Dataset records
****
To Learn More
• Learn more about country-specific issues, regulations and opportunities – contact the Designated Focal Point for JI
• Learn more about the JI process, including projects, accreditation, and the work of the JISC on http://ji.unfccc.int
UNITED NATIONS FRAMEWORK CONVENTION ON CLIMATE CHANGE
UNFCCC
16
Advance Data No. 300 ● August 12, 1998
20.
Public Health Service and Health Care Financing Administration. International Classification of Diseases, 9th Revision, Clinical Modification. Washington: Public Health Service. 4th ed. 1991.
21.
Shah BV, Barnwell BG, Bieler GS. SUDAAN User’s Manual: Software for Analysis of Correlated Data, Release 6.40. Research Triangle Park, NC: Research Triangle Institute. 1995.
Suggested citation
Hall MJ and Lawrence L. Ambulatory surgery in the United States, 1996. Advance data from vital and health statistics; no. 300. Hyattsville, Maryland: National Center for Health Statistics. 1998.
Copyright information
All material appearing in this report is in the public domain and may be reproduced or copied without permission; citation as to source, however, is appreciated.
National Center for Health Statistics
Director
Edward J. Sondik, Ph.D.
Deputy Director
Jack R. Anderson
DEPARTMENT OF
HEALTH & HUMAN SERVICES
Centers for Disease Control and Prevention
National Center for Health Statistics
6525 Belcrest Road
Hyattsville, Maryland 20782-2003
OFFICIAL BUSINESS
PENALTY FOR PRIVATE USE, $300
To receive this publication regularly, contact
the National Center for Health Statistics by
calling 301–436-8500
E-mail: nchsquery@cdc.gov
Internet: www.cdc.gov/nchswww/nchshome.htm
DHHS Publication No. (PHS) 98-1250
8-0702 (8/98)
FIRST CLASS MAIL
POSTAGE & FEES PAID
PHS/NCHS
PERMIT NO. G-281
****
Copy each record from above without leaving any out.

- Response to the task:
To Learn More
• Learn more about country-specific issues, regulations and opportunities – contact the Designated Focal Point for JI
• Learn more about the JI process, including projects, accreditation, and the work of the JISC on http://ji.unfccc.int
UNITED NATIONS FRAMEWORK CONVENTION ON CLIMATE CHANGE
UNFCCC
16
Advance Data No. 300 ● August 12, 1998
20.
Public Health Service and Health Care Financing Administration. International Classification of Diseases, 9th Revision, Clinical Modification. Washington: Public Health Service. 4th ed. 1991.
21.
Shah BV, Barnwell BG, Bieler GS. SUDAAN User’s Manual: Software for Analysis of Correlated Data, Release 6.40. Research Triangle Park, NC: Research Triangle Institute. 1995.
Suggested citation
Hall MJ and Lawrence L. Ambulatory surgery in the United States, 1996. Advance data from vital and health statistics; no. 300. Hyattsville, Maryland: National Center for Health Statistics. 1998.
Copyright information
All material appearing in this report is in the public domain and may be reproduced or copied without permission; citation as to source, however, is appreciated.
National Center for Health Statistics
Director
Edward J. Sondik, Ph.D.
Deputy Director
Jack R. Anderson
DEPARTMENT OF
HEALTH & HUMAN SERVICES
Centers for Disease Control and Prevention
National Center for Health Statistics
6525 Belcrest Road
Hyattsville, Maryland 20782-2003
OFFICIAL BUSINESS
PENALTY FOR PRIVATE USE, $300
To receive this publication regularly, contact
the National Center for Health Statistics by
calling 301–436-8500
E-mail: nchsquery@cdc.gov
Internet: www.cdc.gov/nchswww/nchshome.htm
DHHS Publication No. (PHS) 98-1250
8-0702 (8/98)
FIRST CLASS MAIL
POSTAGE & FEES PAID
PHS/NCHS
PERMIT NO. G-281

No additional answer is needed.